Re: Input validation for LogisticRegressionWithSGD

2015-03-15 Thread Rishi Yadav
ca you share some sample data

On Sun, Mar 15, 2015 at 8:51 PM, Rohit U rjupadhy...@gmail.com wrote:

 Hi,

 I am trying to run  LogisticRegressionWithSGD on RDD of LabeledPoints
 loaded using loadLibSVMFile:

 val logistic: RDD[LabeledPoint] = MLUtils.loadLibSVMFile(sc,
 s3n://logistic-regression/epsilon_normalized)

 val model = LogisticRegressionWithSGD.train(logistic, 100)

 It gives an input validation error after about 10 minutes:

 org.apache.spark.SparkException: Input validation failed.
 at
 org.apache.spark.mllib.regression.GeneralizedLinearAlgorithm.run(GeneralizedLinearAlgorithm.scala:162)
 at
 org.apache.spark.mllib.regression.GeneralizedLinearAlgorithm.run(GeneralizedLinearAlgorithm.scala:146)
 at
 org.apache.spark.mllib.classification.LogisticRegressionWithSGD$.train(LogisticRegression.scala:157)
 at
 org.apache.spark.mllib.classification.LogisticRegressionWithSGD$.train(LogisticRegression.scala:192)

 From reading this bug report (
 https://issues.apache.org/jira/browse/SPARK-2575) since I am loading
 LibSVM format file there should be only 0/1 in the dataset and should not
 be facing the issue in the bug report. Is there something else I'm missing
 here?

 Thanks!



Re: Input validation for LogisticRegressionWithSGD

2015-03-15 Thread Rohit U
I checked the labels across the entire dataset and it looks like it has -1
and 1 (not the 0 and 1 I originally expected). I will try replacing the -1
with 0 and run it again.

On Mon, Mar 16, 2015 at 12:51 AM, Rishi Yadav ri...@infoobjects.com wrote:

 ca you share some sample data

 On Sun, Mar 15, 2015 at 8:51 PM, Rohit U rjupadhy...@gmail.com wrote:

 Hi,

 I am trying to run  LogisticRegressionWithSGD on RDD of LabeledPoints
 loaded using loadLibSVMFile:

 val logistic: RDD[LabeledPoint] = MLUtils.loadLibSVMFile(sc,
 s3n://logistic-regression/epsilon_normalized)

 val model = LogisticRegressionWithSGD.train(logistic, 100)

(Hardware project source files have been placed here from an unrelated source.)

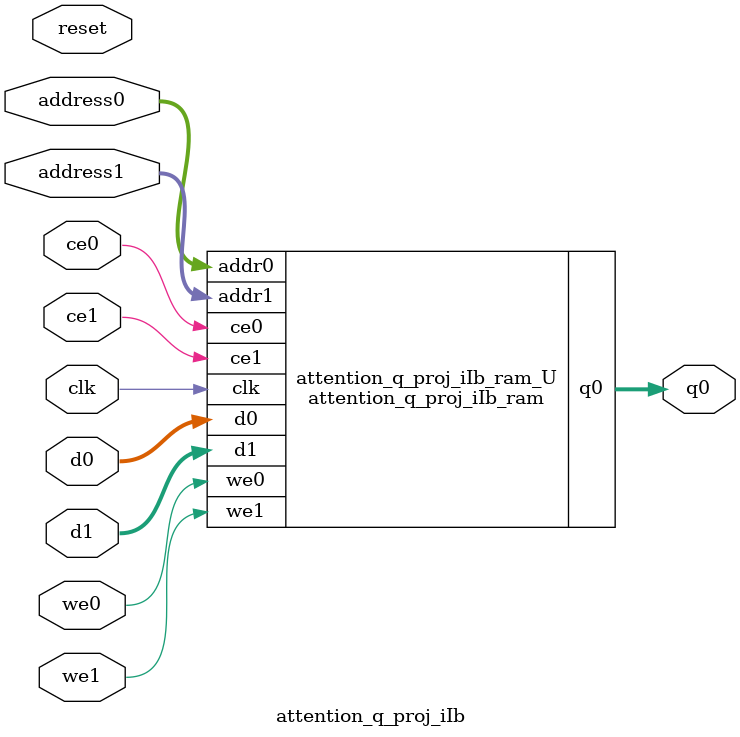
<source format=v>
`timescale 1 ns / 1 ps
module attention_q_proj_iIb_ram (addr0, ce0, d0, we0, q0, addr1, ce1, d1, we1,  clk);

parameter DWIDTH = 40;
parameter AWIDTH = 11;
parameter MEM_SIZE = 1536;

input[AWIDTH-1:0] addr0;
input ce0;
input[DWIDTH-1:0] d0;
input we0;
output reg[DWIDTH-1:0] q0;
input[AWIDTH-1:0] addr1;
input ce1;
input[DWIDTH-1:0] d1;
input we1;
input clk;

(* ram_style = "block" *)reg [DWIDTH-1:0] ram[0:MEM_SIZE-1];




always @(posedge clk)  
begin 
    if (ce0) begin
        if (we0) 
            ram[addr0] <= d0; 
        q0 <= ram[addr0];
    end
end


always @(posedge clk)  
begin 
    if (ce1) begin
        if (we1) 
            ram[addr1] <= d1; 
    end
end


endmodule

`timescale 1 ns / 1 ps
module attention_q_proj_iIb(
    reset,
    clk,
    address0,
    ce0,
    we0,
    d0,
    q0,
    address1,
    ce1,
    we1,
    d1);

parameter DataWidth = 32'd40;
parameter AddressRange = 32'd1536;
parameter AddressWidth = 32'd11;
input reset;
input clk;
input[AddressWidth - 1:0] address0;
input ce0;
input we0;
input[DataWidth - 1:0] d0;
output[DataWidth - 1:0] q0;
input[AddressWidth - 1:0] address1;
input ce1;
input we1;
input[DataWidth - 1:0] d1;



attention_q_proj_iIb_ram attention_q_proj_iIb_ram_U(
    .clk( clk ),
    .addr0( address0 ),
    .ce0( ce0 ),
    .we0( we0 ),
    .d0( d0 ),
    .q0( q0 ),
    .addr1( address1 ),
    .ce1( ce1 ),
    .we1( we1 ),
    .d1( d1 ));

endmodule


</source>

 It gives an input validation error after about 10 minutes:

 org.apache.spark.SparkException: Input validation failed.
 at
 org.apache.spark.mllib.regression.GeneralizedLinearAlgorithm.run(GeneralizedLinearAlgorithm.scala:162)
 at
 org.apache.spark.mllib.regression.GeneralizedLinearAlgorithm.run(GeneralizedLinearAlgorithm.scala:146)
 at
 org.apache.spark.mllib.classification.LogisticRegressionWithSGD$.train(LogisticRegression.scala:157)
 at
 org.apache.spark.mllib.classification.LogisticRegressionWithSGD$.train(LogisticRegression.scala:192)

 From reading this bug report (
 https://issues.apache.org/jira/browse/SPARK-2575) since I am loading
 LibSVM format file there should be only 0/1 in the dataset and should not
 be facing the issue in the bug report. Is there something else I'm missing
 here?

 Thanks!